For Susanne Kennedy and her husband Markus Selg, who have been either unsettling or perplexing the German-speaking Stadttheater audience for several years with their opaque, technologically highly equipped performance works, the semantic gap means they have found what they are looking for.

They call the nameless goddess "Jessica" and declare her the guru of a fictional tech company that offers earthlings a chance to reconnect with their forgotten memories under the label "Anamnesis".

Together with her gentle partner Jude, she gathers a handful of overexcited, exhausted, meaning-seeking contemporaries for ritualized group therapy.

Almost everyone wears jeans that are cut open in different places (responsible for the extravagant costumes:

Andra Dumitrascu) and thus symbolize the different vulnerabilities of these hopelessly late moderns.

Because of their excessive consumption of American reality shows and video clips (“I watched the Kardashians for three days”), they are completely burned out and only appear as the surface of themselves.

All are skinny, all are more or less sexless.

Figures without characteristics, but still bearing the first names from the neighborhood: Mary, Andrew, John, Anna, Simone.

all are more or less genderless.

Figures without characteristics, but still bearing the first names from the neighborhood: Mary, Andrew, John, Anna, Simone.

all are more or less genderless.

Figures without characteristics, but still bearing the first names from the neighborhood: Mary, Andrew, John, Anna, Simone.

Just esotherapeutic nonsense

The whole thing takes place in a desert landscape, mostly digitally projected onto a revolving stage, in a stylized Death Valley, reputedly the "hottest and driest place on earth".

Only here and there are the remains of props that look like relics: a hearth, a horn, a washbowl.

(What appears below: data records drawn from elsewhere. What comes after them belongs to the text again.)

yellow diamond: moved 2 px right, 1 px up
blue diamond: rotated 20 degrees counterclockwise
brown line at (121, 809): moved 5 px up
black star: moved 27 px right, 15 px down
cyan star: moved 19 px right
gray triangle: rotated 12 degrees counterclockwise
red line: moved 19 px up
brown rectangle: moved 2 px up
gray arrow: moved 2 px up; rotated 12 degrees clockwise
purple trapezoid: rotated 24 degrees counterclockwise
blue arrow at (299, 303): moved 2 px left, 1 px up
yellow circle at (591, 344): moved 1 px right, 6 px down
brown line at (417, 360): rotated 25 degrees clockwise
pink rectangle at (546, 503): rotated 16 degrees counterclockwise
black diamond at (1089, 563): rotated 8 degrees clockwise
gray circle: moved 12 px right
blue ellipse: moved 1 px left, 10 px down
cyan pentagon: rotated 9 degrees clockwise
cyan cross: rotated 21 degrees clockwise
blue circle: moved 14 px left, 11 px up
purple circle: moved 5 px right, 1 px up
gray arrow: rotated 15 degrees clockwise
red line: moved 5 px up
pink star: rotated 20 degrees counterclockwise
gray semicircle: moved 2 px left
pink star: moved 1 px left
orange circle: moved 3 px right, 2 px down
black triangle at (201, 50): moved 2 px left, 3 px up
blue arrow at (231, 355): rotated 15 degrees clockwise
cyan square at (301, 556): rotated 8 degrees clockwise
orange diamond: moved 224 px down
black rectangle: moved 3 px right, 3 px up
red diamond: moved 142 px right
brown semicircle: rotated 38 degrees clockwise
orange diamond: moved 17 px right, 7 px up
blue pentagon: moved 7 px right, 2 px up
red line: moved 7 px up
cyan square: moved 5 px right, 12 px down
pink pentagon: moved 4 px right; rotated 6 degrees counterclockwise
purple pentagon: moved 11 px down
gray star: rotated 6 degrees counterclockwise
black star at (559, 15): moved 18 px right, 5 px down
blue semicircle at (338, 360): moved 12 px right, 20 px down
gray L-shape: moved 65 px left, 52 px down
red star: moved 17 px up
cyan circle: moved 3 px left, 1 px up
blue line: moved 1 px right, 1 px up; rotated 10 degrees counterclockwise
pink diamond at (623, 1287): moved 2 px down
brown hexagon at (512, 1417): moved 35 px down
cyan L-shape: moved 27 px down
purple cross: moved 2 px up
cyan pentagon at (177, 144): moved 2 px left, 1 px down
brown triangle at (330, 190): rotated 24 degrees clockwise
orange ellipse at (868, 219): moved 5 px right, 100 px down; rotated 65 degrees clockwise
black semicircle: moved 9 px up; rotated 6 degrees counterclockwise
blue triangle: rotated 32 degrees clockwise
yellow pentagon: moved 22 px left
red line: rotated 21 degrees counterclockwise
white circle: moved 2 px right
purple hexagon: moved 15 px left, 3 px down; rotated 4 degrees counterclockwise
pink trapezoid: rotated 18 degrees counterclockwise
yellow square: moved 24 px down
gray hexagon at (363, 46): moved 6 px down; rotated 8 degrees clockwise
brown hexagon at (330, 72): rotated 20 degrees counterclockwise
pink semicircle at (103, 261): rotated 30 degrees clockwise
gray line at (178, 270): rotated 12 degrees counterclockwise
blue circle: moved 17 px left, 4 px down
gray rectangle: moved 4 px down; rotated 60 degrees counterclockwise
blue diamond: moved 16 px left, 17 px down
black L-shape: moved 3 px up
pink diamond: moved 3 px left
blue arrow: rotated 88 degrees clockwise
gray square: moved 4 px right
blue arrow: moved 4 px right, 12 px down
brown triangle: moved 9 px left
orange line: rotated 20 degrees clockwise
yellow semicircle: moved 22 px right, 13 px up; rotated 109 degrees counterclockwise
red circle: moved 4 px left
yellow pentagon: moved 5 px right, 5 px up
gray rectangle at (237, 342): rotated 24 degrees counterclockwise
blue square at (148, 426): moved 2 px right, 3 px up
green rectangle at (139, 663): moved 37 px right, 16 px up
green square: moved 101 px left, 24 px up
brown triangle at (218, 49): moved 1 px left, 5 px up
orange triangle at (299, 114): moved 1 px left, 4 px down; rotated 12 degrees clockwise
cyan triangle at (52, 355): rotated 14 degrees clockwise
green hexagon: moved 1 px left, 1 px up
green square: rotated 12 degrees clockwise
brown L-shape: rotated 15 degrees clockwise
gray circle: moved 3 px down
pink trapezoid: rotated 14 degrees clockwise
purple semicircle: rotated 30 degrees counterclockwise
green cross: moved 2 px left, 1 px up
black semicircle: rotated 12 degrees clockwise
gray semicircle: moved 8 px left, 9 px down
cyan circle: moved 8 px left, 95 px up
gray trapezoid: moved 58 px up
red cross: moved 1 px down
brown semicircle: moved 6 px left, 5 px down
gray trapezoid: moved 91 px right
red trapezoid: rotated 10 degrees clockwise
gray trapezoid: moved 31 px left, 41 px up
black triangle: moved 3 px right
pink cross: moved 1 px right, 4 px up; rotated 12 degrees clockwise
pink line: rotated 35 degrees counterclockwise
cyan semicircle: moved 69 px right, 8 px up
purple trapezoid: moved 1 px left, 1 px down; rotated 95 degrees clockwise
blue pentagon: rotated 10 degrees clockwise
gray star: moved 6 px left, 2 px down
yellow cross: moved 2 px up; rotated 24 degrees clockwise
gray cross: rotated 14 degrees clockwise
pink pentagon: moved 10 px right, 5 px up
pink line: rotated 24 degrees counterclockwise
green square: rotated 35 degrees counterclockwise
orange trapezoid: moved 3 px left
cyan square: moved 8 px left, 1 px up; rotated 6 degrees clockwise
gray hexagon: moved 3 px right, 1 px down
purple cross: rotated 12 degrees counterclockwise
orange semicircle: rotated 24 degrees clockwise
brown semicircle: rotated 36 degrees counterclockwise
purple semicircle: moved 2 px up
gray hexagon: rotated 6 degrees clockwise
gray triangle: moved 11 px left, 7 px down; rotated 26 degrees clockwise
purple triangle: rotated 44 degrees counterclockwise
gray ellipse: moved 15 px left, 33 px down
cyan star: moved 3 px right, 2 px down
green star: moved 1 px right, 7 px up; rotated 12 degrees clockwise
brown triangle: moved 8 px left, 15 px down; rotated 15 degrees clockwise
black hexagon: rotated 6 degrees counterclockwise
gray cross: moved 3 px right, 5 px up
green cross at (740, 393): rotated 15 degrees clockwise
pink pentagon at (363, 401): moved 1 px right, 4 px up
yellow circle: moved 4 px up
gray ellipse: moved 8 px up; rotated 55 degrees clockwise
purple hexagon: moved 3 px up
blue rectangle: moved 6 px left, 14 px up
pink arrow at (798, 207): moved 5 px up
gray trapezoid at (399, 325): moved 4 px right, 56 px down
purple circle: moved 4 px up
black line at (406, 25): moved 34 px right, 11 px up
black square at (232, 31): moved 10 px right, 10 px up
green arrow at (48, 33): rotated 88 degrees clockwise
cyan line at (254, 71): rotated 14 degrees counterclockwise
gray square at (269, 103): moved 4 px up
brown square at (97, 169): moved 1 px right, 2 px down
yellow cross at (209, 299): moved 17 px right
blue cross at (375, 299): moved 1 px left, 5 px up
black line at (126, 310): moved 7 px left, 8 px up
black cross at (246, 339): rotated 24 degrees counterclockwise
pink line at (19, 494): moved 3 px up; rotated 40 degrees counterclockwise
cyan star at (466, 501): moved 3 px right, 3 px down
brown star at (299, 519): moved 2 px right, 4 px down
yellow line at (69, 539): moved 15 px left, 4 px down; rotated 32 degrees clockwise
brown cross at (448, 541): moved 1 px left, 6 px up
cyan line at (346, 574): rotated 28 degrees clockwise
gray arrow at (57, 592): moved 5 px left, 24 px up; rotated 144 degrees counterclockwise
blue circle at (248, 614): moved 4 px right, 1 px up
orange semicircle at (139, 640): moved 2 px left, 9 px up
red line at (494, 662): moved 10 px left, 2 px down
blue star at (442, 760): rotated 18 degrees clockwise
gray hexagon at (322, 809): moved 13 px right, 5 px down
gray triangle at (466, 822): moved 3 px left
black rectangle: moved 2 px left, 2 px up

Whenever these objects are used, for example when Jessica drips milk from her breast into the horn or begins to wash the feet of one of her disciples, it becomes turgid and absurdly blasphemous - then the self-defense of the sacred triumphs, which is not itself so easily broken down into symbolic images.

Director Susanne Kennedy, who once again appears here as a lyricist, praises this

of course - and yet she doesn't always have the smooth transitions to kitsch completely under control.

So the evening always offers what an angry disciple once slips out: "Nothing but esotherapeutic babble".

On the other hand, the moments when the “self-proclaimed guinea pigs” are placed on a stool in front of a large video wall and confronted with their own memories in a hypnotic picture loop are impressive.

The forms through which they have walked as humans are revealed here in rapid transformations, from primeval mud to monkey heads to laughing party scenes.

The pictorial flashes only briefly and then immediately transforms itself back into something organic, abstract, and undefined.

This is indeed how one can imagine our memory: as an endless stream without banks, from which here and there the loose end of a thought, the corner of a faded picture, emerges.

emotional chaos of the people

In these video sequences, produced with great effort by Markus Selg and Rodrik Biersteker, the evening briefly loses its otherwise often strained meta-claim and, through the suggestive video art, fulfills what it promises: to be an embodiment, the “incarnation” of something misunderstood .

That's what Susanne Kennedy's theater work seems to be about at the moment: finding ways to touch areas that are inaccessible to the mind - "without metaphysics, only the material remains," was the warning that evening.

The mission of "Anamnesis" is also that of the conceptual director: to express people's inner emotional chaos in pictures.

But their attempts regularly fail.

One follows their approach of a surreal cyber theater with sympathy, and yet is disappointed by the staged result.

With a lot of effort, the mysterious is built up here, but there is no secret behind it.

This evening is too long, too vague.

And then the technology also fails, as if it were just as exhausted by the chaos in this world as the people on stage.

That is definitely a punch line on this evening, which alternates between tech criticism, ritual performance and computer game simulation: If you imagine God as a "programmer" and the devil as a "hacker", then no work can succeed, then it remains a contribution to the general transcendental homelessness.